Its only a marker, once we have found it in the list we don't
need that reference anymore.

> The problem may not be entirely theoretical if the conntrack is being
> deleted by a userspace conntrack client in response to what it reads
> when enumerating conntracks. (The conntrack may spring back into
> existance as an resurrected established connection - and also may
> therefore be likely in the case of a full contrack table where
> connections flip-flop their resurrected conntrack entry,
> Rather than issue warnings to conntrack developers to avoid certain
> kinds of design, it would be better to avoid this.

The marker points to the next entry that beed dumped yet, so
enumerate-and-delete won't affect it. It is also not the
ID of the connection but the pointer to the conntrack entry
that is used, so resurrections don't affect it in any way.

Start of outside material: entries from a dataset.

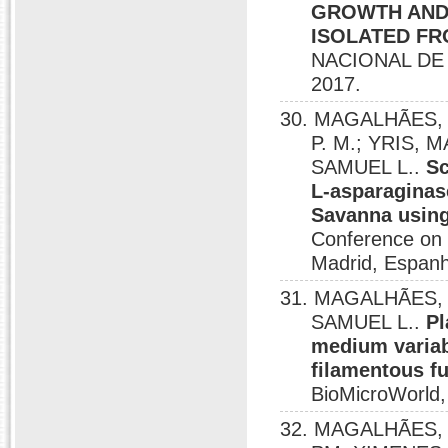
GROWTH AND
ISOLATED FR
NACIONAL DE
2017.
30. MAGALHÃES, 
P. M.; YRIS,
SAMUEL L..
Sc
L-asparaginase
Savanna using
Conference on E
Madrid, Espanh
31. MAGALHÃES, 
SAMUEL L..
Pl
medium variab
filamentous f
BioMicroWorld,
32. MAGALHÃES,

The problem is in my opinion purely theoretical so far:

- the bucket beeing dumped must contain enough entries to exceed
  the size of a single netlink message (very unlikely)

- when continuing to dump, the entry we wanted to dump next
  must be gone - and there must still be enough entries in the
  bucket to exceed the skb.

For an endless loop we must have a steady refill of the bucket
with new conntrack entries, otherwise at some point it won't
exceed the skb anymore and we can move on to the next bucket.
The jenkins hash should prevent this situation.